Submersion from R to S^1: Let x to be in R and f:R-->S^1 be f(y)=exp(ig(y)), where g:R-->[0,2pi[ is the "mod 2 pi" map. Let r be a real number. I must show that there is a path y:]-e,e[-->R such that y(0)=x and d/dt(p o f o y)(0)=r, for p a chart of S^1 around f(x). Well such a path is y(t)=x(t+1)^(r/x). I have constructed y so that y'(0)=r.

Yes, because by construction, p o f = g, and d/dt(g o y)(0)=g'(y(0))*y'(0)=1*r=r.

2. Oct 27, 2007

### Reverie

What you wrote is wrong and a bit difficult to read.

1.)A submersion from S^1 -> R does not exist.
2.)A submersion from R -> S^1 does exist.

"By a submersion from M to N, I mean a map f:M-->N whose tangent map is surjective."

is missing a key element. Usually a submersion is required to be smooth in addition to having the surjectivity condition you mentioned.

4.)The argument map from S^1 -> R is not continuous. That is the problem with your first proof.
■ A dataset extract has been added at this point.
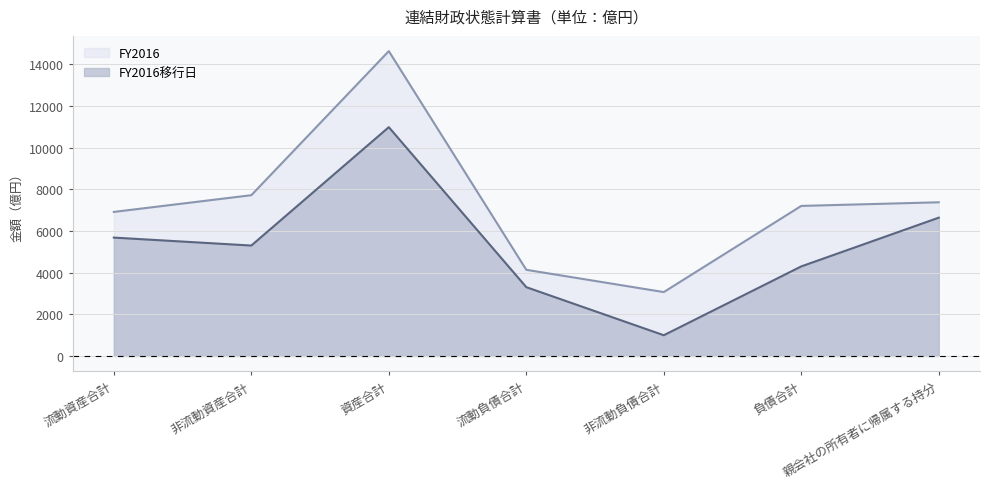

What is the label of the 6th point from the right?

非流動資産合計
To write more clearly, I suggest the following.

1.) Open parenthesis are usually written using "(" and ")". Most readers like looking at these symbols as opposed to "]" and "[". Use the standard notation. Nonstandard notation requires a reader to visualize the "standard version". This reduces mental capacity of the reader to accomodate other errors, misunderstandings, and varying notational conventions.

2.)Make it clear what you are doing.

"I must show that there is a path y:]-e,e[-->S^1 such that y(0)=x and d/dt(f o y)(0)=r."

I eventually realized what you were doing with this step. However, it took more effort than it should have given that I was familiar with these concepts and definitions.

Instead of writing, "I must show that..."

Write, "In order to show f is surjective, ..."

This helps the reader immediately know what your goal is with that particular step.

3. Oct 27, 2007

### quasar987

Thanks for correcting my definition.

But how would a proof of non-existence go? Do you have a hint for me?

4. Oct 29, 2007

### Reverie

Let f:S^1-->R be any smooth map and consider Im(f) subset of R. Let m=max Im(f). At any point x in the inverse image of m, the map f will not be a submersion.

Take local coordinates c around the point x. Then,
f compose c:(-e,e)-->R is not a submersion. Hence, f is not a submersion.

The graph of f compose c subset of (-e,e)xR looks like "n". At the point where the tangent line is horizontal, the function f compose c is not a submersion.